The Node 2 itself is very snappy. Indeed, I’d describe it as “instantly responsive.” The app is somewhat dependent on the smart device you use it with, but it never left me hanging. I subscribe to Tidal, so that’s how I streamed most of my tracks.

These days, there’s not much to say about the sound quality of well-designed solid state audio gear. As a rule, I find that unless modern digital audio equipment is somehow faulty, it does its job transparently. And that’s exactly what I found with the Node 2. The player is sufficiently good that what you hear when you press play is the music, not unwanted distortion or coloration.

The analog RCA outs make the Node 2 a good candidate for running a pair of active speakers, or connecting directly to an amp. The inclusion of the subwoofer output makes using the Node 2 as a stand-alone device is a surprisingly practical option.

The digital outputs worked exactly as expected, so there’s nothing to discuss. Look elsewhere for a reviewer willing to sing the praises of a SPDIF port.

As far as listening tests go, I’ve had the Node 2 for long enough to cover a wide gamut of genres from classical to jazz to electronic to rap to rock and roll. I believe that good equipment handles all genres well, and here once again the Node 2 acquitted itself by behaving predictably and offering steadfast distortion-free transparency.

I can speak in general terms to the quality of the dedicated headphone amp built into the Node 2. It’s able to drive all the cans on my collection to high—if not earsplitting—levels. Crucially, it’s free of audible distortion or hiss. I can see applications where the Node 2 is all someone needs to tap into a world of nearly limitless music. And notably, Bluetooth with aptX also worked fine with all my wireless headphones.

Conclusion

This is a mature, well thought out, full-featured streaming player that benefits from a focus on fidelity and a design that emphasizes flexibility. While it is clearly aimed at multi-room applications—Bluesound systems can contain up to 16 wireless or 64 wired devices—it is also perfectly suited for service as a standalone audio playback source.

Personally, I’m not a huge fan of proprietary music systems that require a dedicated app to play content. In other words, I am a Chromecast user. But, while I’d love to see Bluesound add Chromecast support in the future, I can also relate to users who prefer the consolidation and consistent interface that using BluOS offers. And besides, the Node 2 acquits itself by being a compelling compact standalone networked audio device.

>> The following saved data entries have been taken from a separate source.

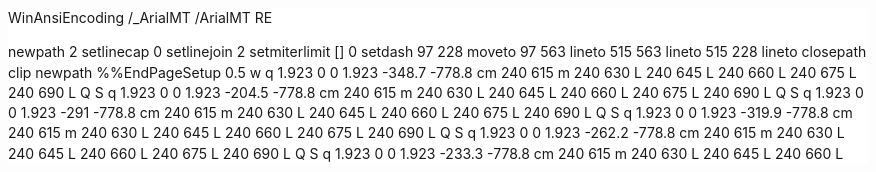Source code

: WinAnsiEncoding /_ArialMT /ArialMT RE

newpath 2 setlinecap 0 setlinejoin 2 setmiterlimit
[] 0 setdash
97 228 moveto 97 563 lineto 515 563 lineto 515 228 lineto closepath clip
newpath
%%EndPageSetup
0.5 w
q
1.923 0 0 1.923 -348.7 -778.8 cm
240 615 m
240 630 L
240 645 L
240 660 L
240 675 L
240 690 L
Q
S
q
1.923 0 0 1.923 -204.5 -778.8 cm
240 615 m
240 630 L
240 645 L
240 660 L
240 675 L
240 690 L
Q
S
q
1.923 0 0 1.923 -291 -778.8 cm
240 615 m
240 630 L
240 645 L
240 660 L
240 675 L
240 690 L
Q
S
q
1.923 0 0 1.923 -319.9 -778.8 cm
240 615 m
240 630 L
240 645 L
240 660 L
240 675 L
240 690 L
Q
S
q
1.923 0 0 1.923 -262.2 -778.8 cm
240 615 m
240 630 L
240 645 L
240 660 L
240 675 L
240 690 L
Q
S
q
1.923 0 0 1.923 -233.3 -778.8 cm
240 615 m
240 630 L
240 645 L
240 660 L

Of course, the Node 2 is inseparable from the BluOS software that drives it. To that end, Bluesound benefits from experience in this category, and good engineering. And while networked lifestyle audio products are not for everyone—I’m an AVR guy, for example—the reality is Bluesound provides a good selection of compatible devices. Also, fans of hi-res audio may find the inclusion of MQA a boon. So, if you do plan to equip your whole home with a multi-room audio system, it’s probably worth finding out what this ecosystem offers in that regard.

Ultimately, the Node 2 delivers clean, undistorted, full-range stereo sound in an uninterrupted stream. That’s its job and it does it well. While it may be a bit pricey, if you seek features like Bluesound’s multi-room audio, consolidated app-based control, plus hi-res (including MQA) compatibility—not to mention competent headphone amplification—then there’s a more than decent chance the Node 2 is right for you. Recommended.